Du sang, de la volupté et de la mort

par
Salomé

Richard STRAUSS
(1864 - 1949)
Salomé
Emily MAGEE (soprano), Peter BRONDER (ténor), Michaela SCHUSTER (mezzo-soprano), Wolfgang KOCH (baryton), Benjamin BRUNS (ténor), Claude EICHENBERGER (mezzo-soprano), Frankfurt Radio Symphony, dir. : Andres OROZCO-ESTRADA
DDD–2017–62’ 40’’ et 50’ 22’’–Textes de présentation et livret en allemand et anglais–Pentatone PTC 5186 602
Le 9 décembre 1905, la création de Salomé à l’Opéra royal de Dresde devait avoir sur plusieurs critiques « un effet vraiment révoltant », ainsi que le rapporte Joseph Gregor dans son Richard Strauss, un essai très personnel dont la traduction française a paru en 1942. Pour certains, le drame d’Oscar Wilde, à partir duquel le compositeur bavarois a bâti son œuvre, était tellement achevé que « l’intervention » de la musique n’avait pu que lui nuire. Ils avaient même parlé d’« anéantissement » pur et simple et crié à une « trahison » inadmissible. Pour d’autres, cette « production dramatico-musicale » en un acte était destinée à n’avoir de toute façon qu’une « vie éphémère », vu qu’elle lui manquait une chose essentielle : « la valeur d’éternité ». Elle leur avait d’ailleurs paru « burlesque », avec des chants gorgés de « fleurs de rhétorique » et un ensemble orchestral par trop abondant (cent vingt musiciens, il est vrai) – une « hystérie ». Certains de ces critiques étaient même allés jusqu’à traiter Richard Strauss d’artiste libidineux, attiré par un érotisme « putride ». Dans son livre, Joseph Gregor dit toutefois que la grande majorité des mélomanes présents à la création de Salomé avaient été, eux, « sous le charme » et que les plus enthousiastes n’avaient pas hésité à la comparer à celle du Crépuscule des dieux de Richard Wagner à Bayreuth, en 1876, sous la direction de Hans Richter.
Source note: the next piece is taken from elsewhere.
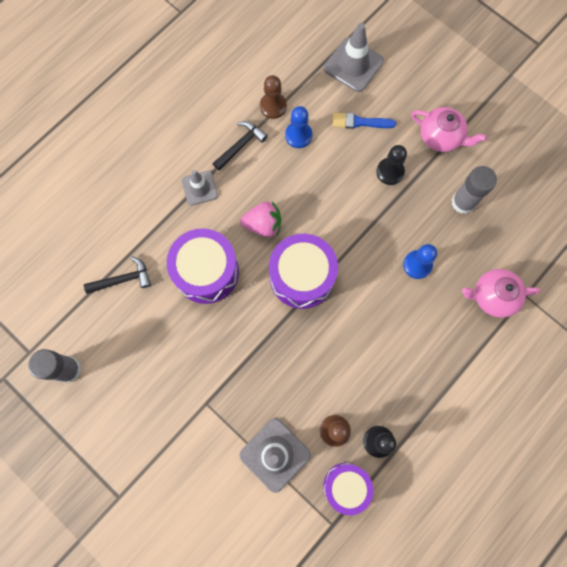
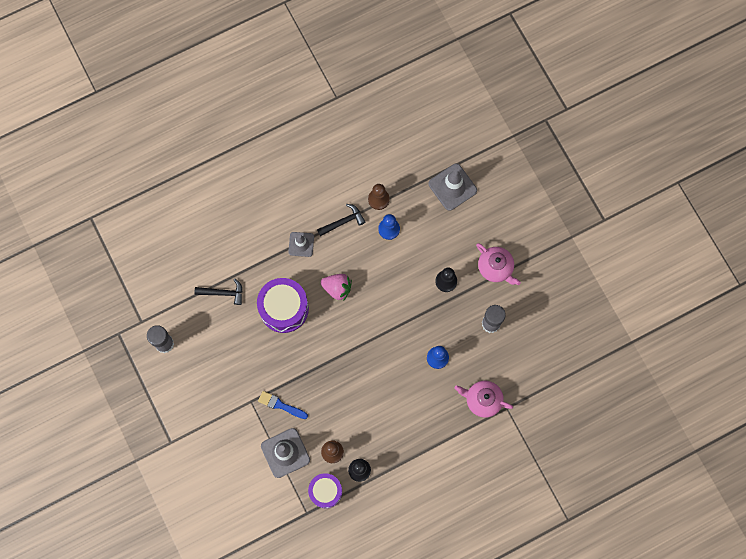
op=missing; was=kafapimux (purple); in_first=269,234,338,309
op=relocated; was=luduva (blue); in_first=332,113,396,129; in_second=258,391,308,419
« Sous le charme », les amateurs le restent toujours, chaque fois qu’ils assistent à une représentation de Salomé ou qu’ils l’écoutent, et peut-être précisément, paradoxalement, parce que l’opéra est nourri de sang, de volupté et de mort, comme le dirait Maurice Barrès, et qu’en cela, il est bel et bien hystérique. Cette musique et ce chant hystériques, on les retrouve intacts, presque frustes et crus, dans l’interprétation qu’en a donnée le Frankfurt Radio Symphony dirigé par Andres Oeozco-Estrada, avec entre autres Emily Magee, Wolfgang Koch, Petrr Bronder, Michaela Schuster et Banjamin Bruns dans les principaux rôles. Un enregistrement live du 10 septembre 2016 à l’opéra de Francfort, un des bastions actuels du théâtre lyrique allemand.